418 The hon. Gentleman referred to the formulas and I know where he is coming from on that. The actual allocation to individual schools under TSN has been to a large extent on the basis of the number of free school meal take-ups. I have now asked the boards to look at the assessments that were recently put in place as another equally valid measure of deprivation and need within a particular school in educational terms. The assessments have only just been put in place and we shall have to see how they work in order to use them effectively.

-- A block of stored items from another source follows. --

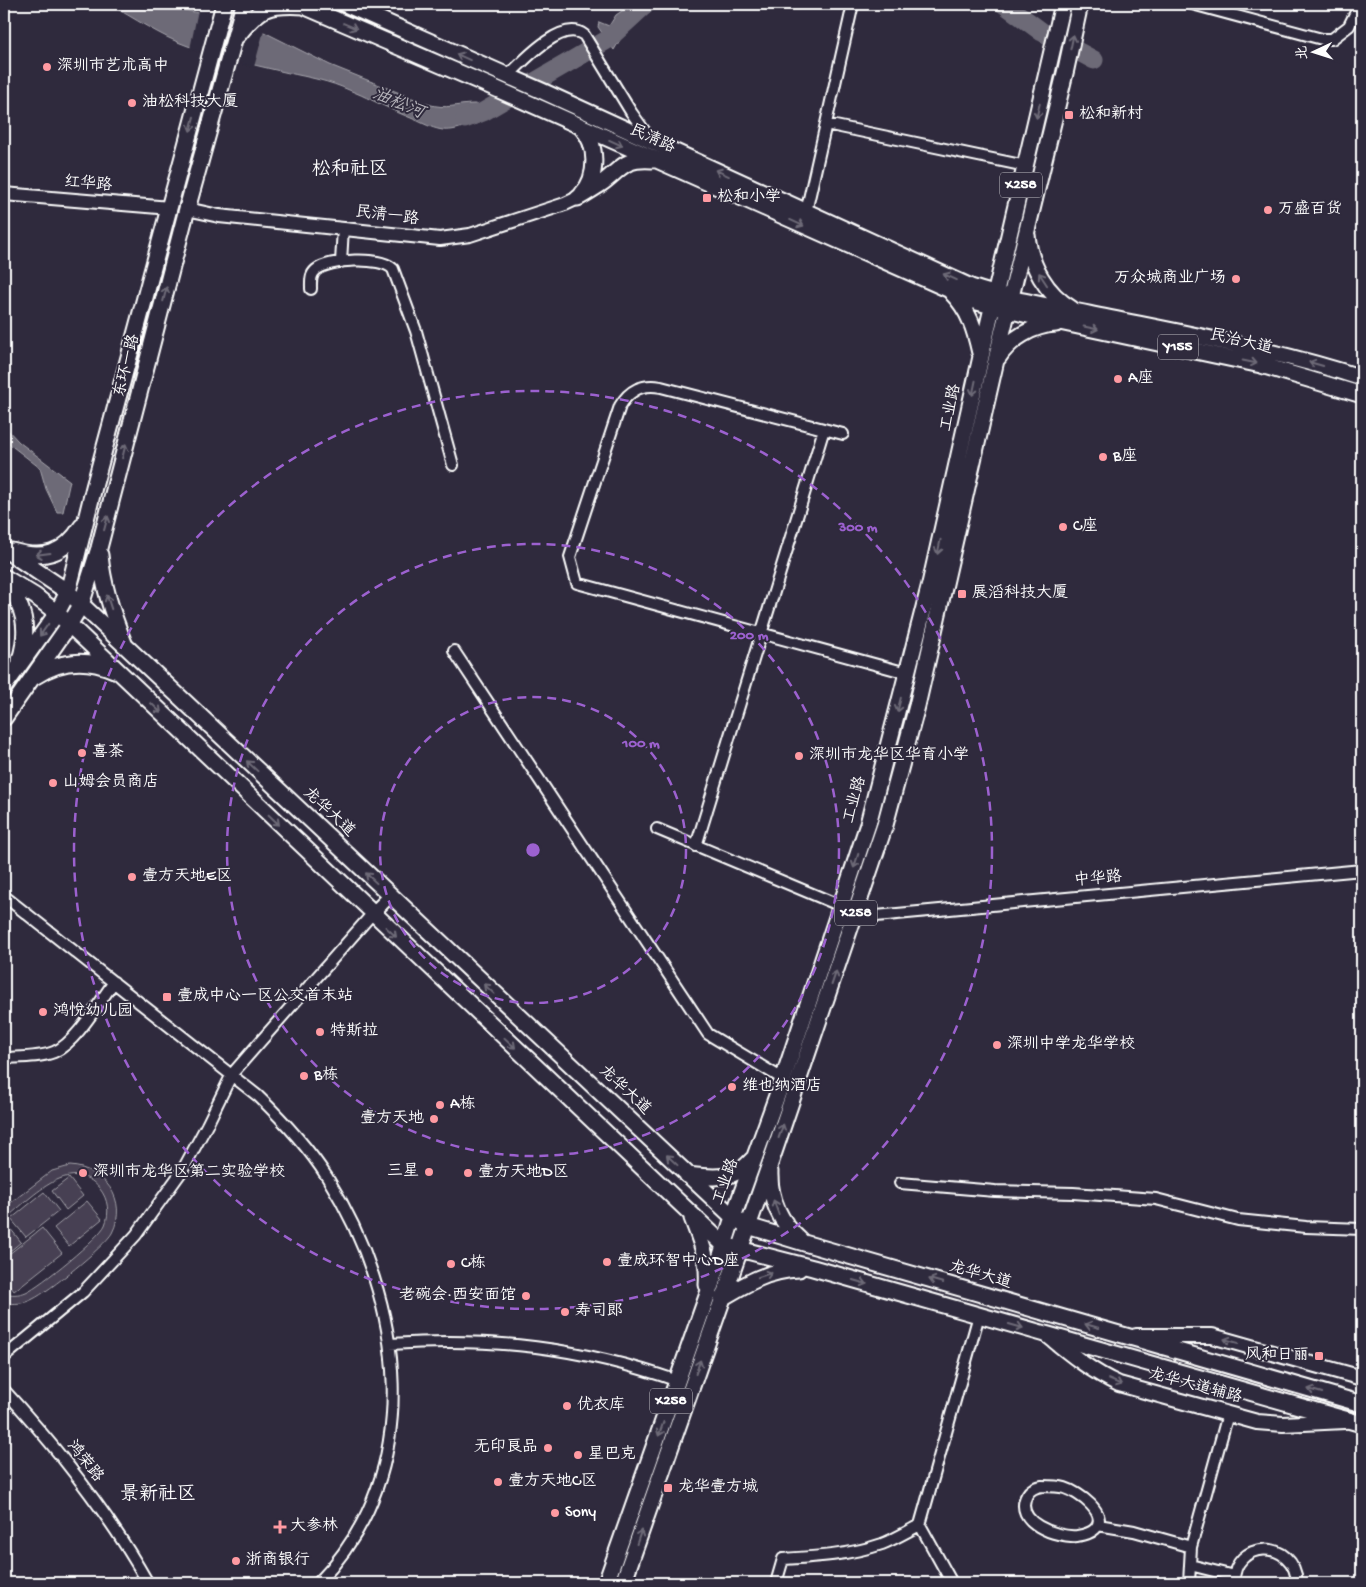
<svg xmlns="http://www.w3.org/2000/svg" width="1366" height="1587" font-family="'Gochi Hand','LXGW WenKai TC',sans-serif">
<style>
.green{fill:#464152;stroke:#a2a0a8}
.water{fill:#6d6a77;stroke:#a7a6ad}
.pier{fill:#2f2a3d}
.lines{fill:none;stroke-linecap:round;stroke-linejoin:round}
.river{stroke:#6d6a77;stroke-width:19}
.minor-casing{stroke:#fff;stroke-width:14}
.tertiary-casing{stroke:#fff;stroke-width:16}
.secondary-casing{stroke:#fff;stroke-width:18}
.primary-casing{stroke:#fff;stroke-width:19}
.minor{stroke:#2f2a3d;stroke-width:10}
.tertiary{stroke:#2f2a3d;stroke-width:12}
.secondary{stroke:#2f2a3d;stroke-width:14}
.primary{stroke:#2f2a3d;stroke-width:15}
.oneway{stroke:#6d6a77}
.ring{fill:none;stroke:#9c61cf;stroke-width:2.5;stroke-dasharray:9 6}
.poi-dot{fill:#ff9aa2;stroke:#2f2a3d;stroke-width:2}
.labels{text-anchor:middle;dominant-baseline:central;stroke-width:4;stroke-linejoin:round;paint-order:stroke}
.shield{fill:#2f2a3d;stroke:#c1bfc5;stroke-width:1}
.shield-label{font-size:15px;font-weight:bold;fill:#fff}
.poi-label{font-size:16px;fill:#fff;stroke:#2f2a3d;text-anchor:start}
.street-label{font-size:16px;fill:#fff;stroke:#2f2a3d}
.water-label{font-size:18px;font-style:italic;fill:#b6b4bb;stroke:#2f2a3d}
.quarter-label{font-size:19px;fill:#fff;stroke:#2f2a3d}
.centre{fill:#9c61cf;stroke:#2f2a3d;stroke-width:2.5}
.ring-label{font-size:15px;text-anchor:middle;font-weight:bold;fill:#9c61cf;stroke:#2f2a3d;stroke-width:4;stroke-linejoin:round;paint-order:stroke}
</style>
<rect width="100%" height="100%" fill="#2f2a3d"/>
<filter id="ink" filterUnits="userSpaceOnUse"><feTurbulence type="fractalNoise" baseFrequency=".02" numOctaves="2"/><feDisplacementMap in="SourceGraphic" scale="10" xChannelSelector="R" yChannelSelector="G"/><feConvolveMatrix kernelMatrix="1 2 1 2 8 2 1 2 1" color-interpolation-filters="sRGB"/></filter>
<g filter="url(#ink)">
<path class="green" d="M70,1166c34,2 59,34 42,67 -7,13 -64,59 -79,66 -9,5 -19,5 -29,4v-10c7,2 15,2 22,-1 14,-6 74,-55 79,-67 5,-12 3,-26 -5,-36 -29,-37 -72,12 -96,31v-12l48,-37z
M69,1178l14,18 -17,14 -14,-19z
M44,1192l15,19 -33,26 -15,-18z
M87,1201l15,18 -33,27 -15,-18z
M6,1223l15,19 -17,14v-31z
M42,1228l20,25 -48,38 -10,-13v-20z"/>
<path class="water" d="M108,4h52l38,9 66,19 66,33 97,39c22,6 28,0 47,0 6,0 13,5 18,7 -14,8 -31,21 -49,19 -8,-1 -17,-5 -25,-9 -26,-10 -50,-24 -76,-34 -20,-8 -41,-11 -62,-16 -31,-7 -62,-15 -92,-25 -29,-10 -53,-28 -80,-42z
M632,4h28l-4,3h-7l-22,21 -13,22 -16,-23 1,-5 10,4 7,-11z
M4,426l15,16 51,39 -7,31h-6l-11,-23 -6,-21 -36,-28z"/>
<path class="pier" d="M198,10l66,20 -10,37 -64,-18z"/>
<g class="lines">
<path class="river" d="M1004,4l38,28 52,28
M465,119l18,-7 124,-72 39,-36"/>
<defs>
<path id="minor" d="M1192,4l130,35h10l17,-13 11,-22
M507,77c15,-15 55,-59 77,-42l47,77 20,28
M826,124l200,42
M806,212l47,-208
M341,262l2,-34
M311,289c0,-7 -1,-14 5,-19 13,-11 65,-14 77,-1l23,62 37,134
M843,434l-182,-47c-18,-4 -32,3 -41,19l-50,151 7,26 330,90
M454,651l254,383 75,45
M657,829l184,77 14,12 507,-48
M696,846l128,-417
M4,896l254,200c26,25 50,51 69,81 77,123 101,293 -9,406
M4,1058c16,-1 35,0 50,-6 22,-9 45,-50 60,-70
M900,1183l95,8 78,2 83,6 82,21 68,7 56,2
M390,1344c103,-7 190,3 288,37
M4,1357l79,-65 53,-57 46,-64 25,-46 25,-51 140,-160
M4,1390c54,59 105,124 144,193
M1042,1486c8,0 16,0 23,2 13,4 45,26 30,41 -5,5 -12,6 -18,7 -20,2 -65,-14 -50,-41 3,-6 8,-8 15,-9z
M1098,1525l36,6 57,16
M1190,1565l44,11
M776,1583l7,-24c33,-2 67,-4 99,-15 13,-5 26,-13 38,-19
M952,1583l-32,-58 59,-210
M1189,1583l2,-36 37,-133
M1234,1583c-2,-43 61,-46 63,0"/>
<path id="tertiary" d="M4,194l166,14
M187,209l32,7 221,23 30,-4 95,-31 13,-6
M372,914l18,-18"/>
<path id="secondary" d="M1047,1335c23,19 45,37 72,49l138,38 26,2 62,-3
M1136,1336h76l150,42"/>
<path id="primary" d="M299,4l191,82 487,216 59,15 225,48 101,30
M345,4l197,87 429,196c38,13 79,19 118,27 92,19 184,35 273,64
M238,35c23,-29 30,-31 67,-29
M581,127c17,17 17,50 1,67
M578,198c8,-5 17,-10 24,-15 20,-15 22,-25 50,-23
M1027,235c3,30 19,59 45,74
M952,293c17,17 23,37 28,60
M998,358c12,-19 35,-33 58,-34
M4,549l64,43 665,625 15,9 56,17 558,161
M12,551c31,9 52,4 70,-25
M100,555c3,31 12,59 24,88
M4,577l31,19 22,17 667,632 89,23 549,156
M5,579c19,28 25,48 15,81
M34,677c25,-17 53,-19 80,-7
M4,687l53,-74 11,-21 26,-105 130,-483
M4,718l65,-93 12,-20 18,-57 88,-339 57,-205
M770,1171c-1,27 10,52 31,70
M687,1175c27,3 47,6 66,-16
M692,1218c9,24 17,41 15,67
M722,1298c25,-15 47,-28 77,-29
M606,1583l111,-315 16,-51 50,-138 85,-255 62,-240 59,-263 74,-317
M623,1583l148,-422 114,-336 32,-119 85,-372 64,-265 14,-65"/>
</defs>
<use href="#minor" class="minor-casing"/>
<use href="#tertiary" class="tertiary-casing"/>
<use href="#secondary" class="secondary-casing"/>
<use href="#primary" class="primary-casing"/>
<use href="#minor" class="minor"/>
<use href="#tertiary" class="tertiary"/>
<use href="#secondary" class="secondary"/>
<use href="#primary" class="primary"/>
</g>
<defs><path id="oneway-shaft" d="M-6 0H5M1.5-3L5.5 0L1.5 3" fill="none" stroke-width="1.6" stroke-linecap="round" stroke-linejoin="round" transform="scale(1.25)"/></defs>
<g class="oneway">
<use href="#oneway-shaft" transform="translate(350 26) rotate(23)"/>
<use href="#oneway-shaft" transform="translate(1072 42) rotate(-78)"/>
<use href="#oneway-shaft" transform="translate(463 57) rotate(-156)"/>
<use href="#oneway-shaft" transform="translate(1038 111) rotate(103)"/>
<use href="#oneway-shaft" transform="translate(192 124) rotate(105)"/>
<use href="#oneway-shaft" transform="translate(616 143) rotate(24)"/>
<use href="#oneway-shaft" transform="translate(722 173) rotate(-156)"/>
<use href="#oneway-shaft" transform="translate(797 223) rotate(24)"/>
<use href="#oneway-shaft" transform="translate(950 277) rotate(-156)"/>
<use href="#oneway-shaft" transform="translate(1043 279) rotate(-123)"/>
<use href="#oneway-shaft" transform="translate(165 294) rotate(-76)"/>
<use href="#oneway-shaft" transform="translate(1091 328) rotate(12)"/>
<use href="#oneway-shaft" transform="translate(1250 362) rotate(12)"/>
<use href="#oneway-shaft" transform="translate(1316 364) rotate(-164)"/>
<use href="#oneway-shaft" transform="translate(974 388) rotate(102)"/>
<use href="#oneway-shaft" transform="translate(124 451) rotate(-76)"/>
<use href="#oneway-shaft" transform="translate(106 523) rotate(-75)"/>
<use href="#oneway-shaft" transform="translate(939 547) rotate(102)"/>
<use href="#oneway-shaft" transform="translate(43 554) rotate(173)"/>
<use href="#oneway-shaft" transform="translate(109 602) rotate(-108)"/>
<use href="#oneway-shaft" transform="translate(44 630) rotate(125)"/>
<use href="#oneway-shaft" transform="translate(899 705) rotate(104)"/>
<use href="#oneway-shaft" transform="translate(156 708) rotate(44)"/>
<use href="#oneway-shaft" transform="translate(252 766) rotate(-137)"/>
<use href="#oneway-shaft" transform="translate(274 820) rotate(44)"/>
<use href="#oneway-shaft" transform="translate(856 861) rotate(108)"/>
<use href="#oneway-shaft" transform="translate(371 878) rotate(-137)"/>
<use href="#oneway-shaft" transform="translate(391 932) rotate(43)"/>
<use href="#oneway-shaft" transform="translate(834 978) rotate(-71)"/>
<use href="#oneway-shaft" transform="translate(489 989) rotate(-137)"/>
<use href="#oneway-shaft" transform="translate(510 1043) rotate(43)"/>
<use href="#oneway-shaft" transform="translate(781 1131) rotate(-71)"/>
<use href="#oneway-shaft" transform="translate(672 1160) rotate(-137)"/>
<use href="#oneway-shaft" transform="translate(776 1207) rotate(-110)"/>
<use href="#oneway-shaft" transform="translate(765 1275) rotate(-18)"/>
<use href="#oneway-shaft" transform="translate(936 1281) rotate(-164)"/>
<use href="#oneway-shaft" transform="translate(860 1282) rotate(16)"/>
<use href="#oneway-shaft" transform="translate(1016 1326) rotate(16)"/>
<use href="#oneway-shaft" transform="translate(1092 1326) rotate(-164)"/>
<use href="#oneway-shaft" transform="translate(1231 1341) rotate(-164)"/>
<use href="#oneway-shaft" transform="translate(698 1367) rotate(-71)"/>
<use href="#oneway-shaft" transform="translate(1115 1382) rotate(23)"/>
<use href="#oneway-shaft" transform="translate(1315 1391) rotate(-164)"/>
<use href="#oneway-shaft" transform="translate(661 1429) rotate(110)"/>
<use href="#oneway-shaft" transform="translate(639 1537) rotate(-71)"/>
</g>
</g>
<g class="ring">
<circle cx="533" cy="850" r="153"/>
<circle cx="533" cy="850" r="306"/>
<circle cx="533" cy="850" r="459"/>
</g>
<g class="poi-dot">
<circle cx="47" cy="67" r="5"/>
<circle cx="132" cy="103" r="5"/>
<rect x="1064" y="110" width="10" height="10" rx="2.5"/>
<rect x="702" y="193" width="10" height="10" rx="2.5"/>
<circle cx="1268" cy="210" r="5"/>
<circle cx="1236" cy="279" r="5"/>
<circle cx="1118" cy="379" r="5"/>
<circle cx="1103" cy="457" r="5"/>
<circle cx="1063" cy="527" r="5"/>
<rect x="957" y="589" width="10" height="10" rx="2.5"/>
<circle cx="82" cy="753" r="5"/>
<circle cx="799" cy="756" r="5"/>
<circle cx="53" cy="783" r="5"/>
<circle cx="132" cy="877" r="5"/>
<rect x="162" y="992" width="10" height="10" rx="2.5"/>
<circle cx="43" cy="1012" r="5"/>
<circle cx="320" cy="1032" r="5"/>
<circle cx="997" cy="1045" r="5"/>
<circle cx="304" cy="1076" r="5"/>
<circle cx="732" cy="1087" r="5"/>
<circle cx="440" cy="1105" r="5"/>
<circle cx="434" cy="1119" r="5"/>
<circle cx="429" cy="1172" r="5"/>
<circle cx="83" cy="1173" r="5"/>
<circle cx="468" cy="1173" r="5"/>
<circle cx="607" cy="1262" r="5"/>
<circle cx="451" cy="1264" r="5"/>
<circle cx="526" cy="1296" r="5"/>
<circle cx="565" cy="1312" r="5"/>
<rect x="1314" y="1351" width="10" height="10" rx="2.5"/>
<circle cx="567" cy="1406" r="5"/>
<circle cx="548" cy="1448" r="5"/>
<circle cx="578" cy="1455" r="5"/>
<circle cx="498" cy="1482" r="5"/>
<rect x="663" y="1483" width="10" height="10" rx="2.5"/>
<circle cx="555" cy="1513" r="5"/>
<path d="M277.5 1519.5h5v5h5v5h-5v5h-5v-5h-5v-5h5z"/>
<circle cx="236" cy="1561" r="5"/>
</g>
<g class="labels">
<g class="shield">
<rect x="1000" y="172.5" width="42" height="25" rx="4"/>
<rect x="1158" y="334.5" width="40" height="25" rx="4"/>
<rect x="835" y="900.5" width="42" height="25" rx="4"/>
<rect x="650" y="1388.5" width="42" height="25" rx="4"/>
</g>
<g class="shield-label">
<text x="1021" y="185">X258</text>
<text x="1178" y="347">Y155</text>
<text x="856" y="913">X258</text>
<text x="671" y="1401">X258</text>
</g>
<g class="poi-label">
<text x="57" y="67">深圳市艺术高中</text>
<text x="142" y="103">油松科技大厦</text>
<text x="1079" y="115">松和新村</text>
<text x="717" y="198">松和小学</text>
<text x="1278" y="210">万盛百货</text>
<text x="1226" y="279" text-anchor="end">万众城商业广场</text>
<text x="1128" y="379">A座</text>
<text x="1113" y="457">B座</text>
<text x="1073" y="527">C座</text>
<text x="972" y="594">展滔科技大厦</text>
<text x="92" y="753">喜茶</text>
<text x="809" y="756">深圳市龙华区华育小学</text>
<text x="63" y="783">山姆会员商店</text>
<text x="142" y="877">壹方天地E区</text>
<text x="177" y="997">壹成中心一区公交首末站</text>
<text x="53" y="1012">鸿悦幼儿园</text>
<text x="330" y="1032">特斯拉</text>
<text x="1007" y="1045">深圳中学龙华学校</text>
<text x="314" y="1076">B栋</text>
<text x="742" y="1087">维也纳酒店</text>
<text x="450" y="1105">A栋</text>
<text x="424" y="1119" text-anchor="end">壹方天地</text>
<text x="419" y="1172" text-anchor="end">三星</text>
<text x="93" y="1173">深圳市龙华区第二实验学校</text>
<text x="478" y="1173">壹方天地D区</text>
<text x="617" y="1262">壹成环智中心D座</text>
<text x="461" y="1264">C栋</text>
<text x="516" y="1296" text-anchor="end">老碗会·西安面馆</text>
<text x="575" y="1312">寿司郎</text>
<text x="1309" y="1356" text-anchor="end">风和日丽</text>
<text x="577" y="1406">优衣库</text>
<text x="538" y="1448" text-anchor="end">无印良品</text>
<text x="588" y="1455">星巴克</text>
<text x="508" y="1482">壹方天地C区</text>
<text x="678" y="1488">龙华壹方城</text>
<text x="565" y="1513">Sony</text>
<text x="290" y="1527">大参林</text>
<text x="246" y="1561">浙商银行</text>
</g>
<g class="street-label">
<text transform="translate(652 140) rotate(24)">民清路</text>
<text transform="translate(88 185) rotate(5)">红华路</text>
<text transform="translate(387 217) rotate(7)">民清一路</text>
<text transform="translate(1241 343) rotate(13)">民治大道</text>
<text transform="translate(128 366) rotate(-76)">东环一路</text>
<text transform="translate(952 408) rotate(-78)">工业路</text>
<text transform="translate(856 800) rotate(-75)">工业路</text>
<text transform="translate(328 813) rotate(43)">龙华大道</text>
<text transform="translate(1098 880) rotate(-5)">中华路</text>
<text transform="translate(624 1091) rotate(43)">龙华大道</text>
<text transform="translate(727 1182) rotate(-70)">工业路</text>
<text transform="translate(980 1276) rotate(16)">龙华大道</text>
<text transform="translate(1195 1387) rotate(15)">龙华大道辅路</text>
<text transform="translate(84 1462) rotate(52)">鸿荣路</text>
</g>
<g class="water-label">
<text transform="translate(398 104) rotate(23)">油松河</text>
</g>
<g class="quarter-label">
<text x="350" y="170">松和社区</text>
<text x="158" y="1495">景新社区</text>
</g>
</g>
<circle cx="533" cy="850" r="8" class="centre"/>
<g class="ring-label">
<text x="858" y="531">300 m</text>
<text x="749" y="639">200 m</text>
<text x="641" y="747">100 m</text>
</g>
<rect width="1366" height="1587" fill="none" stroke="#2f2a3d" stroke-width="20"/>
<rect x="10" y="10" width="1346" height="1567" fill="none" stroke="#fff" stroke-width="2" filter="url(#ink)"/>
<g transform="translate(1314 52) rotate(266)" stroke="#2f2a3d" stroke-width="4" paint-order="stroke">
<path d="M0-4L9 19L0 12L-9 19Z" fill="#ffffff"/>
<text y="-8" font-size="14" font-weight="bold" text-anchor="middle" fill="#ffffff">北</text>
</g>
</svg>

My purpose is to use the scarce funds that are available because of the security situation in the fairest way in an attempt to achieve the best education in Northern Ireland.
§ Mr. Ian Bruce
I am sure that my right hon. Friend would wish to pay tribute to the excellent work of everyone involved in education in Northern Ireland for keeping normality in the schools and excellence throughout the system. Getting away from security matters for once, will he tell the House what is being done about information technology in schools in Northern Ireland? Are pupils being introduced to the Internet? Are schools getting the computers that they need and are they building the experience that they will need for future employment?
§ Mr. Ancram
I am grateful to my hon. Friend for moving us away from the security situation. I pay tribute to all those who work in education in Northern Ireland for the way in which they have managed to maintain a high quality of education and provided stability for the children in the recent difficult years. Within available resources, we are anxious for information technology to be introduced to as many schools as possible. The current pattern is varied: some schools are very advanced in their IT provision and some are not. It is encouraging that the universities are beginning to explore the use of new technology in education in a way that will benefit schools and further education colleges in the longer term.
§ Mr. Worthington
When the Minister allocated money to schools this year, what calculation did he make of the number of teachers who would lose their jobs and the impact of that on the pupil-teacher ratio? Is it true that he still does not know how many teachers lost their jobs last year as a consequence of his budget decisions? Why does he not know the consequences of his actions?
§ Mr. Ancram
As the hon. Gentleman knows, the pupil-teacher ratio in Northern Ireland is better than in Great Britain. We take some pride in that. The boards have to decide their financial plans. Until those plans are before us, we cannot make an exact assessment. In my guidance to the boards, I have always tried to ensure that classroom provision is maintained, even if that has meant some difficult cuts in other areas such as youth provision, libraries and, as I announced on Tuesday, a smaller than usual capital programme. I have skewed the priorities to ensure that provision in the classroom remains at the top of the list, because that is the key to education.